Fighting battles elsewhere keeps the rest of us safe, but it also often insulates us too much against the real cost of war, the cost of blood spilled by American servicemen and women. After the terrible Battle of Tarawa, almost two years into World War II, President Roosevelt was persuaded to reverse the policy of total censorship of photos of the bodies of dead Americans. He realized that the war wasn’t real enough for the home front without seeing images of that ultimate cost.
I want to tell you why the war is real to me.
Andy Aviles was a Tampa Bay, Fla., native that I met in boot camp in summer 2002 and grew close to in our Marine Combat Training afterward, a three-week-long basic course in infantry tactics for Marines destined for other jobs. Andy had a ready smile and a great sense of humor. He was a smart kid, salutatorian of his class right before he left for boot camp, who would begin his matriculation at Florida State University on a full academic ride before being activated to serve with his Amphibious Assault Vehicle reserve unit. Andy was killed on April 7, 2003, as his unit crossed the Tigris River into Baghdad.
Brad Arms was from Charlottesville, Va., a bright young man attending the University of Georgia, who was in my combat engineer platoon from Lynchburg, Va., that was activated and sent to Fallujah, Iraq, with me in summer 2004. Brad was a high achiever, a good athlete, and a straight arrow whose Christian faith and self-discipline made doing what he was supposed to do a matter of fact.
Once, I watched as Brad returned to the platoon’s living quarters after a several day assignment to an infantry platoon. It was hot and the duty of searching for buried weapons caches was dangerous and exhausting. Brad came in, put his gear down and emptied the full to the brim trash can that all of us had been filling up and walking past while ignoring. I know not one piece of trash in that can belonged to Brad — he knew that, too — but his first action before taking a shower or calling his family was to do what needed to be done.
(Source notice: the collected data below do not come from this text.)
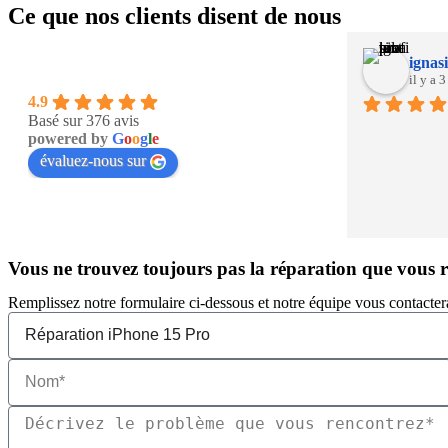
Ce que nos clients disent de nous
ignasi
il y a 
4.9
Basé sur 376 avis
powered by
G
o
o
g
l
e
évaluez-nous sur
Vous ne trouvez toujours pas la réparation que vous 
Remplissez notre formulaire ci-dessous et notre équipe vous contacter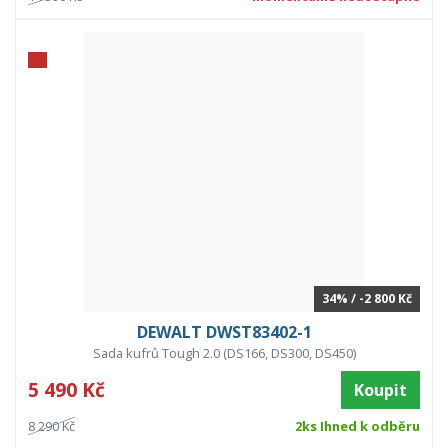
34% / -2 800 Kč
DEWALT DWST83402-1
Sada kufrů Tough 2.0 (DS166, DS300, DS450)
5 490 Kč
Koupit
8 290 Kč
2ks Ihned k odběru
Brad was killed on Nov. 19, 2004, in Fallujah while rushing to the aid of a Marine who had been wounded.
Jesse Strong was from northwestern Vermont. He was in my combat engineer company in Lynchburg who had just begun seminary before we were activated. Jesse, always ready to smile and quick to talk about his Christian faith, was a talented dancer, who was steadily getting better. Before our deployment, Jesse and I worked together at a retail store — it was a common sight to see him doing moonwalking, floor gliding, hip hop-style dancing between waiting on customers on the sales floor.
Jesse was like Brad, a high level of performance was his default setting. Brad and Jesse had both been promoted faster than anyone that I knew of in my time at our unit, and they deserved it. Jesse was killed on Jan. 26, 2005, near Haditha, Iraq, as his unit was driving away from conducting a nighttime raid.
Andy rests now in the hallowed ground of Arlington National Cemetery. Brad rests in Charlottesville in a cemetery at the foot of the mountain topped by Jefferson’s Monticello. Jesse rests in Vermont in a cemetery next to Civil War veterans — a cemetery he restored as a youth.
They were the best and brightest and full of potential, all left families of great people who miss them greatly, and I believe in my heart that if they have been offered a chance to pass their burden to someone else, they would have declined.
They are why the war is real to me. I’ll never forget them.